### WHAT IS BEING ASKED
Copy out the items below, renaming each "Eldorado828" as "Member828" and changing nothing else.

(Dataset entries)
········
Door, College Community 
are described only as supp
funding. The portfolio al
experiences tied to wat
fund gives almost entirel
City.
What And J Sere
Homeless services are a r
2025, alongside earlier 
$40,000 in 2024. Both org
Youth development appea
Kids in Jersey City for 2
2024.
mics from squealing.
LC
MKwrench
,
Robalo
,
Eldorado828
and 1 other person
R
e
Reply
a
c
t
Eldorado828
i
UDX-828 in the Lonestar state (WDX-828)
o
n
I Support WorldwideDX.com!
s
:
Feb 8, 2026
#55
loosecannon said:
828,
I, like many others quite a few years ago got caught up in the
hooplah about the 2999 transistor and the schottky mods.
········
### ANSWER TO THE PROBLEM
Door, College Community 
are described only as supp
funding. The portfolio al
experiences tied to wat
fund gives almost entirel
City.
What And J Sere
Homeless services are a r
2025, alongside earlier 
$40,000 in 2024. Both org
Youth development appea
Kids in Jersey City for 2
2024.
mics from squealing.
LC
MKwrench
,
Robalo
,
Member828
and 1 other person
R
e
Reply
a
c
t
Member828
i
UDX-828 in the Lonestar state (WDX-828)
o
n
I Support WorldwideDX.com!
s
:
Feb 8, 2026
#55
loosecannon said:
828,
I, like many others quite a few years ago got caught up in the
hooplah about the 2999 transistor and the schottky mods.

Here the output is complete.